Coming back to the picture of the lips! Were we to preserve this picture (even though the picture may not be so good and even if we did not know about the person being a current rock-star!), and have a look at the face 2 years down the line, we would be able to make out if there is any change occurring. This is my contention, and I hope you agree! Similarly, I exhort all those of you, who would do colposcopy, try to produce a colpophoto of the basic unstained cervix, the aceto-stained cervix and the iodine stained cervix, in print, which the patient should keep in her medical record file. When any other gynaecologist months/years down the line examines he/she would have the benefit of comparing with the previous condition of the cervix, and this is where, I believe, half of the value of ‘Hard Copy Colposcopy’ (again, excuse the unconventional vocabulary, but I think you’ll understand) lies.
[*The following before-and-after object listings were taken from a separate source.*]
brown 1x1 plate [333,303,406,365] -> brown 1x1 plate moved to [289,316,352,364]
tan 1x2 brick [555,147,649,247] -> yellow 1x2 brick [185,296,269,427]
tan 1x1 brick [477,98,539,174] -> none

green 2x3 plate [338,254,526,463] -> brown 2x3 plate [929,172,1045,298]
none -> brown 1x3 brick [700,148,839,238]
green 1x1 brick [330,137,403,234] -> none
Let me touch upon the reporting of the ‘lips’. If you recognize, and are prepared to admit, most of us write our clinical findings like option a). Some of us are ‘doubting types’ and would opt for option b). If you notice, there is no way you can fault any of the options. It is obvious that option d) is the most painstaking way to report. Consider what happens as a sequel to reporting in each of the above ways.
In option a), over a long period of time, one would get ‘immune’ to the grainy quality of the print, and tend to report normality even when the print quality has precluded the diagnosis of a minor ‘dysplasia’, especially in those cases where there is a lack of correlative information.
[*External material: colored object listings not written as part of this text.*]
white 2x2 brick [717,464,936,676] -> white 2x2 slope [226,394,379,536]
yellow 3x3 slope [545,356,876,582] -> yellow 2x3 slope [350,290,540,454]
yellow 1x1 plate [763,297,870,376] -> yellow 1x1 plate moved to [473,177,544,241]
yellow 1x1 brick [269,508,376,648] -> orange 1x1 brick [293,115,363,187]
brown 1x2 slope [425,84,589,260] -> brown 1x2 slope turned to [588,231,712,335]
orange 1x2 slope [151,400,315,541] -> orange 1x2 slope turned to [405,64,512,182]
In option b), one would be subjecting a whole lot of patients to anxiety and unnecessary further evaluation.
In option c), one would be just condemning the entire procedure, unless the reporting person took the trouble to repeat the photograph (which has cost implications).
In option d), one accepts the current photograph, and has tried to analyze it from various aspects. The first aspect, is the gross anatomy (which can be disturbed in serious disease), the second is the skin contour, which is bound to be affected, as we are concerned about epithelial changes, and lastly the quality of the photograph. This report, enthuses us to preserve this print for future reference. It also keeps us aware of the need for improvement in photographic technique. Were we to preserve this print (as I mentioned before, in spite of its faults), we might, at a later date get some more qualifying information, which would help us ‘build a case’. If a similar picture were taken after 3 years, we’d be able to compare and localize an area of change that might lead to the diagnosis of disease. It pays to be painstaking!
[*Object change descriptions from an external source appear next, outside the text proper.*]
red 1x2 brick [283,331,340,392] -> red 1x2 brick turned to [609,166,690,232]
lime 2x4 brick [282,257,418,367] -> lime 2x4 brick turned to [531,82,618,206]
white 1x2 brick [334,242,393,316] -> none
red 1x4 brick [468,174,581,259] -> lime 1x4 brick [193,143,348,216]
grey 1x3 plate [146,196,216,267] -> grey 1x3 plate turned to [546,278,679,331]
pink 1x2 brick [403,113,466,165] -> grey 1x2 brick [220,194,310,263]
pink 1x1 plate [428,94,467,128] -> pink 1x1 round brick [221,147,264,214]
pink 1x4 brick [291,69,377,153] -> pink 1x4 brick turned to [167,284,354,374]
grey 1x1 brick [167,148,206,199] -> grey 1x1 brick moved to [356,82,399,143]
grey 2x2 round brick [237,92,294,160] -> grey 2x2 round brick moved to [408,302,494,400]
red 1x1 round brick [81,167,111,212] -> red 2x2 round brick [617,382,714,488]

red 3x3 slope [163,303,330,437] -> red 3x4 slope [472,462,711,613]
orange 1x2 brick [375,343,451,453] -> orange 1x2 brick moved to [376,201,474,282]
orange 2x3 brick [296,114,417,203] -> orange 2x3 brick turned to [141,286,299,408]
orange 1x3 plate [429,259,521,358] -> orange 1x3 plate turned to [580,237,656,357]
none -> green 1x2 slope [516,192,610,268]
This would therefore essentially be a tutorial with the following intention : “Don’t imagine a tiger that isn’t there!” Remember to step back and take stock of the whole picture when faced with uncertain findings. And don’t unnerve the patient with an uncertain posture. Think of what you want to do in the circumstances and advise with aplomb. And remember, if you provide a hard copy picture to the patient, even in the event of a minor slip in diagnosis, the patient always has your hard copy downstream in time, to compare with.